RECORDS PROVIDED:
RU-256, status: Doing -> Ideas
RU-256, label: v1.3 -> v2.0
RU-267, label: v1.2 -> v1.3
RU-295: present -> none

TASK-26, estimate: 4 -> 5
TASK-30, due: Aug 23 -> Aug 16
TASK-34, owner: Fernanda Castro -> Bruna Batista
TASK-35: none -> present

EXERCISE INSTRUCTIONS:
Give every entry once more, exactly as it reads.

EXERCISE RESPONSE:
RU-256, status: Doing -> Ideas
RU-256, label: v1.3 -> v2.0
RU-267, label: v1.2 -> v1.3
RU-295: present -> none

TASK-26, estimate: 4 -> 5
TASK-30, due: Aug 23 -> Aug 16
TASK-34, owner: Fernanda Castro -> Bruna Batista
TASK-35: none -> present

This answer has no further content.